Olof Kindgren Details the Features and Fixes in FuseSoC 2.2

FOSSi Foundation director Olof Kindgren has announced FuseSoC 2.2, the latest version of the award-winning package manager and build tool set for projects in Hardware Description Language (HDL).

"Do you know the best way to find out who is using your open source software? Introduce bugs," Olof jokes. "You will suddenly come in touch with a lot of users you didn't know existed. And let's just say I found out about a lot of new users after the release of FuseSoC 2.1. And with FuseSoC 2.1 having a lot of new features, it's perhaps not too surprising that the odd bug crept in.

"A big one was that users of the old tool API (which I believe is still most users) noticed that the FPGA image or simulation model was not rebuilt when source files were changed. The new flow API has some properties that allows us to track changes in a much better way and avoids unnecessary rebuilds in many cases. Unfortunately, when these changes were made we didn't properly test how that affected the tool API."

While the new release fixes the above bug, and others, it also includes a few new features of its own - including tag support. " It's now possible to set tags for files or filesets, very much like we can set file_type or logical_name today. FuseSoC itself doesn't care about the tags, but they are passed on to Edalize through the EDAM file," Olof explains.

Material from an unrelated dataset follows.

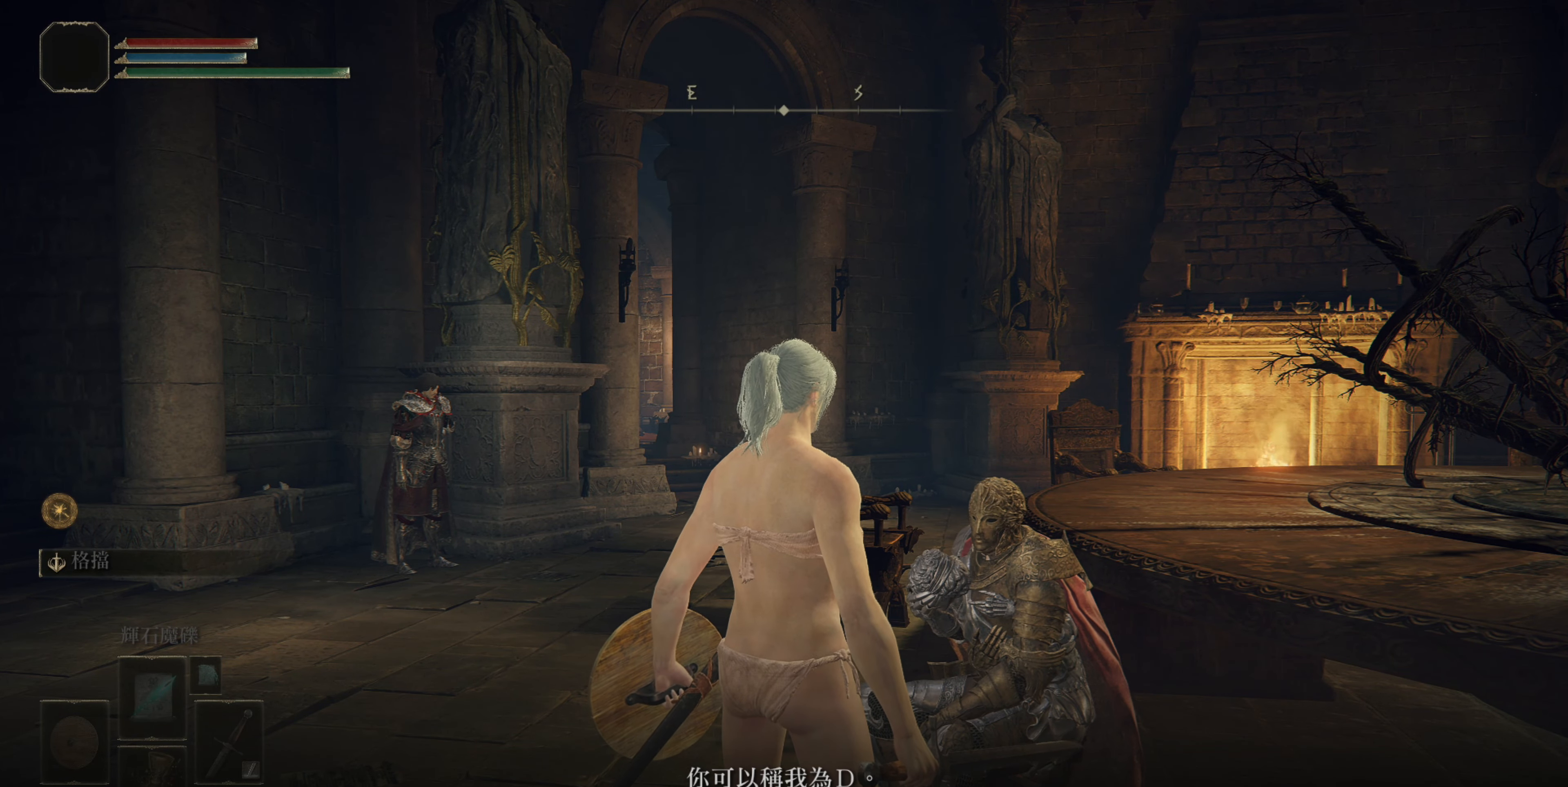
{"buttons": [], "left_stick": "center", "right_stick": "center", "events": [[67, "CROSS", "down"], [150, "CROSS", "up"]]}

"This change opens up for use-cases such as gate-level simulation where we first send our code through a synthesis tool and then the created netlist is simulated together with a testbench. By marking the testbench files with simulation, we tell the synthesis tools to not try to synthesize them into the netlist but instead pass them on to the simulator untouched. I suspect we will see a whole bunch of more use-cases in the future."

More details on the new release, including the introduction of a JSON Schema definition of the CAPI2 format to improve maintainability and potentially turn CAPI2 into a stand-alone project, are available on Olof's blog; FuseSoC is available on GitHub under the permissive BSD two-clause licence.

RISC-V Ratifies the Code Size Reduction Extension

The RISC-V project has officially ratified the Code Size Reduction Extension, Zc*, which targets RISC-V microcontrollers and other resource-constrained implementations, and has frozen it ready for implementation.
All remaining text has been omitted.